Pareceu atribuir aos esforços de guerra da Ucrânia contra a Rússia a principal responsabilidade pela escalada dos preços da energia, apesar de especialistas apontarem a guerra que ele e Israel travam no Irão e o encerramento do estreito de Ormuz, por onde normalmente passa 20% do petróleo mundial, como o principal fator.

Trump afirmou que a Ucrânia tem “muitos outros alvos” para atingir, sublinhando que a estratégia de Kiev de atacar as reservas de petróleo e gás de Moscovo em resposta à invasão em larga escala da Rússia em 2022 está a “prejudicar o mundo”.

Entretanto, Dublin respira de alívio depois de uma série bem-sucedida de contactos diplomáticos com Trump, que culminaram nos seus apelos a uma Irlanda unida. Trump reuniu-se com o primeiro-ministro irlandês (taoiseach) Micheál Martin, durante esta deslocação, na qual deverá entregar o troféu ao vencedor do torneio na noite de domingo, antes de regressar a Washington.

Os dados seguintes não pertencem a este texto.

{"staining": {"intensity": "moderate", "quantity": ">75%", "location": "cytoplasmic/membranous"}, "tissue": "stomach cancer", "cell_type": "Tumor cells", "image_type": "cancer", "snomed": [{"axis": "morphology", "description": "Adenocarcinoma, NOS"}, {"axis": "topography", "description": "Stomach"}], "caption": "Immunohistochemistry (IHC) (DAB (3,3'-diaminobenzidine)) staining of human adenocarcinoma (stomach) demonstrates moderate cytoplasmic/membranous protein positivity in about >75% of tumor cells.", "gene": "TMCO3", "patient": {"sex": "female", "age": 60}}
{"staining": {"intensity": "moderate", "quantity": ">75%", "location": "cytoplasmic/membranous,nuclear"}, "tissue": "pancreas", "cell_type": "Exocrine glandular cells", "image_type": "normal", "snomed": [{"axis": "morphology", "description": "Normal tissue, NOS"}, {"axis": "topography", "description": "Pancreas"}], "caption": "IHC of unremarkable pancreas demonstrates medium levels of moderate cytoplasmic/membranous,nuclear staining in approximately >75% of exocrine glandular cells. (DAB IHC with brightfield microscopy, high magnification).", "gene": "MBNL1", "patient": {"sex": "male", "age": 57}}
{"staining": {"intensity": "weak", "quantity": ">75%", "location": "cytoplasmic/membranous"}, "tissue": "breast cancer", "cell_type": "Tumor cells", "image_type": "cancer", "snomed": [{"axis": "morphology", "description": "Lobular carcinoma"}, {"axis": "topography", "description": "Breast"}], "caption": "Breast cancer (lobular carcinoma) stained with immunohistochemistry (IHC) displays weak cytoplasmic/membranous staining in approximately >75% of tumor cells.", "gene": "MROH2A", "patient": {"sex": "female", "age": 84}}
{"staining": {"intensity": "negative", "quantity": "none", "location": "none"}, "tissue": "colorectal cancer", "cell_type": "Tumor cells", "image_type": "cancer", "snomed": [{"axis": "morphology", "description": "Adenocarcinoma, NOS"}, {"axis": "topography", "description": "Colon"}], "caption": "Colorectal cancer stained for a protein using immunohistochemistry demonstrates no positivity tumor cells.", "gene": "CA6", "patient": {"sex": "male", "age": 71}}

Trump abordou em várias ocasiões a questão de a República da Irlanda e a Irlanda do Norte britânica “se juntarem” para formar um único país no futuro, incluindo num discurso de 45 minutos na residência do embaixador dos EUA no Phoenix Park, em Dublin.

Seria “natural juntar o norte e o sul”, diz Trump“Sempre adorei o povo da Irlanda. Parece-me apenas que existe a Irlanda do Norte e existe a Irlanda”, afirmou. “Parece-me que uma das coisas mais naturais de sempre seria juntá-las”, disse aos jornalistas após a reunião com Micheál Martin, no sábado.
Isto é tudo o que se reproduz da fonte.